The expected answer comprises all lines from the entries that contain the string "message".

(Data section)

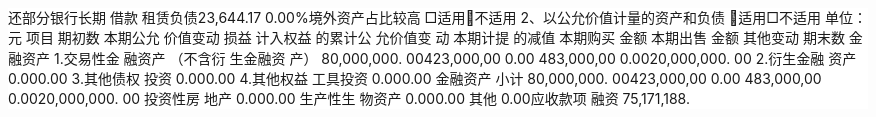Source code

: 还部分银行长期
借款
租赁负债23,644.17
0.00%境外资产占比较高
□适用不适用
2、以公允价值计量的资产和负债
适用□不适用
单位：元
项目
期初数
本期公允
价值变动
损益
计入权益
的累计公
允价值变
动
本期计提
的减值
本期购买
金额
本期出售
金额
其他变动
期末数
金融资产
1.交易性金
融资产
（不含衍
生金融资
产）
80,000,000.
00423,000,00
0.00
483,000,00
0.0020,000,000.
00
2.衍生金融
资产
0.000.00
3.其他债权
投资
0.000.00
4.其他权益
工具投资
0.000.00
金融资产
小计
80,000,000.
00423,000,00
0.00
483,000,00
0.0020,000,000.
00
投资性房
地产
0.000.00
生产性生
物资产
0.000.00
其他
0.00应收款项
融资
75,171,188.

(End Data section)
(Data section)

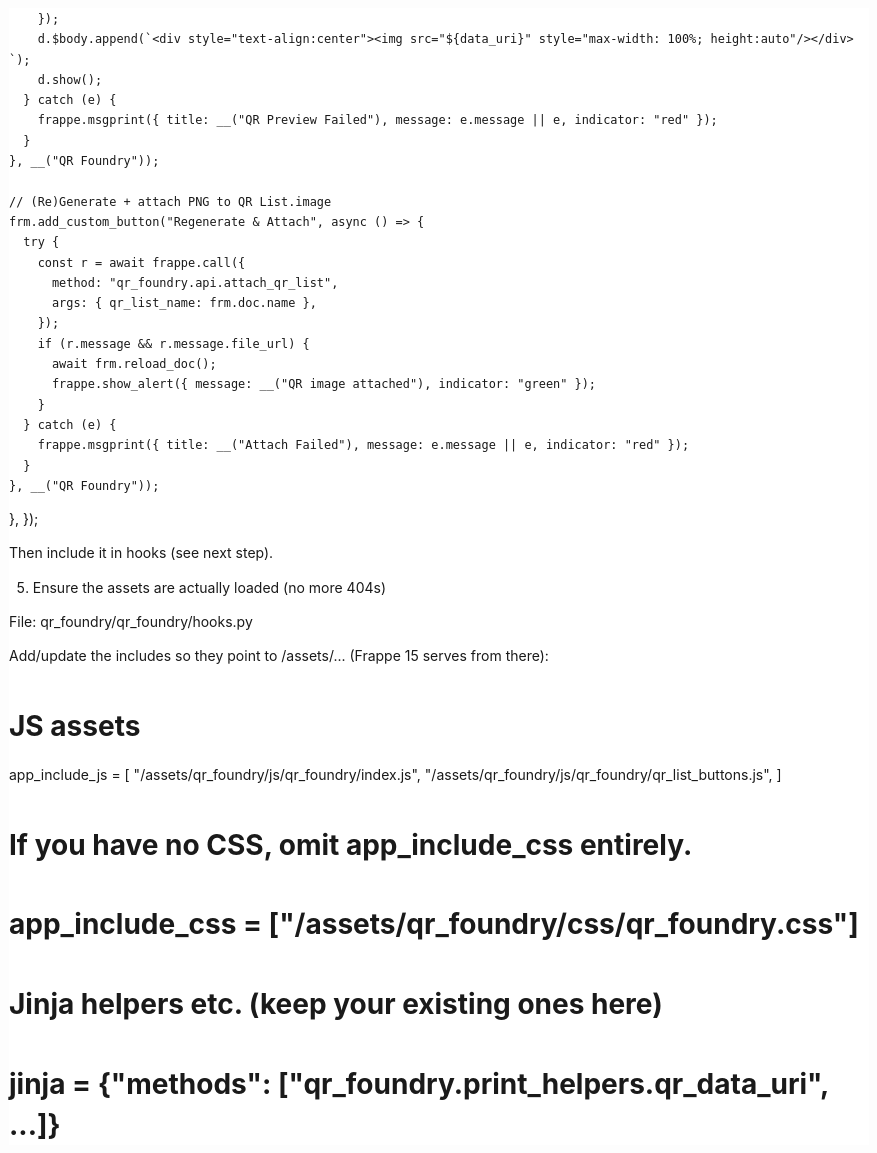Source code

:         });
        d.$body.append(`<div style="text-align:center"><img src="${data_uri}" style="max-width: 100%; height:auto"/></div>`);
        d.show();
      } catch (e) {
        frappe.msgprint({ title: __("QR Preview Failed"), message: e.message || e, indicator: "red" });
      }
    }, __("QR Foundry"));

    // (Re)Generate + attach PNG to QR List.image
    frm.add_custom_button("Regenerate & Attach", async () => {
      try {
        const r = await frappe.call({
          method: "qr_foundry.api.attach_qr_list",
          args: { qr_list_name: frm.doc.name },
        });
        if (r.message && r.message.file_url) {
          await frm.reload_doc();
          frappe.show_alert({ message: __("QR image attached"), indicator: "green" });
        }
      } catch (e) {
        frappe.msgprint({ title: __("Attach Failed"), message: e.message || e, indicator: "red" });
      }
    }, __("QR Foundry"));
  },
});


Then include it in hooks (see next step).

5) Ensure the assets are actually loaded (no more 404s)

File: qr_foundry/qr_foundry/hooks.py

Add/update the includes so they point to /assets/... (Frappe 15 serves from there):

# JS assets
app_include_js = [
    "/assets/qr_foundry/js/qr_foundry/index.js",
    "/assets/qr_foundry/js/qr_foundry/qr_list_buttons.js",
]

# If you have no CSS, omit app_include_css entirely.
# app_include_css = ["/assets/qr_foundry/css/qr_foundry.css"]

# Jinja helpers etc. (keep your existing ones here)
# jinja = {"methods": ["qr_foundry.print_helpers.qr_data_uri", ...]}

(End Data section)

__Completed exercise__:
        frappe.msgprint({ title: __("QR Preview Failed"), message: e.message || e, indicator: "red" });
        if (r.message && r.message.file_url) {
          frappe.show_alert({ message: __("QR image attached"), indicator: "green" });
        frappe.msgprint({ title: __("Attach Failed"), message: e.message || e, indicator: "red" });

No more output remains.